I couldn’t help breaking in. “But, Lieutenant! If the city is in danger, surely the city has a right to know!”
“The city has always been in danger,” Lt. McKerrow reminded me acidly.
“But not like this! Why, suppose it is a Force Twelve quake—can you imagine the loss of life? Surely there should be at least some attempt at evacuation…”
“That,” said the lieutenant grimly, “is not up to us. That’s what Lieutenant Tsuya’s gone up to see about now.”
He looked worriedly at our forecast sheets. “The city government co-operated with the Fleet in setting up this station,” he said. “One of the conditions they made is that we cannot release forecasts without their approval. Lieutenant Tsuya phoned the mayor last night to alert him. Now he’s gone up to see him, to try to get the city council called into emergency session, to approve releasing the forecast.

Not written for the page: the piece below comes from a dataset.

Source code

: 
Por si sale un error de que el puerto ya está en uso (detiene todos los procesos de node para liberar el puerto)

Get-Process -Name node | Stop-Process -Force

“But we can’t just sit on the forecast!” I cried. Lt. McKerrow scowled.
“We can’t do anything else,” he said.
For the next two hours we checked and rechecked every figure. They all came out the same.
Then Lt. Tsuya returned to the station.
He had shaved and put on a fresh uniform, but his lean pumpkin face looked pinched and haggard, like a pumpkin winter-killed by being left out too long in the frosts. He hurried without a word to check the instruments himself, stared for a long time at the readings on the microseismograph trace, and then came slowly back to the desk.
Lt. McKerrow was plotting a new cross-section of the forecast fault. He looked up.
“Any change?” Lt. Tsuya demanded.
“No change.” McKerrow shook his head. “How are you doing with the city fathers?”
Lt. Tsuya said bitterly: “They’re too busy to meet! Most of them are also business men. I suppose they feel that they can’t risk the panic. There’s enough panic up there now.”
“Panic?” Lt. McKerrow turned to scowl at Danthorpe and me. Still looking at us, he demanded: “Has somebody talked?”
“Oh, I think not,” said Lt. Tsuya thoughtfully. “No, more likely it’s just a delayed result of that first quake. There was a wave of selling yesterday morning, you know. And today—well, the exchange opened just as I got up to the mayor’s office. It was a madhouse. I can’t even get Mr. Danthorpe on the telephone.” He eyed Harley meditatively. But he shook his head. “I thought for a moment—But no. We’ll have to do this thing in the proper way, through channels. And the mayor says that it will be impossible to get a quorum of the council together until after the stock exchange closes. That will be—” he squinted at his watch—“in just under three hours.”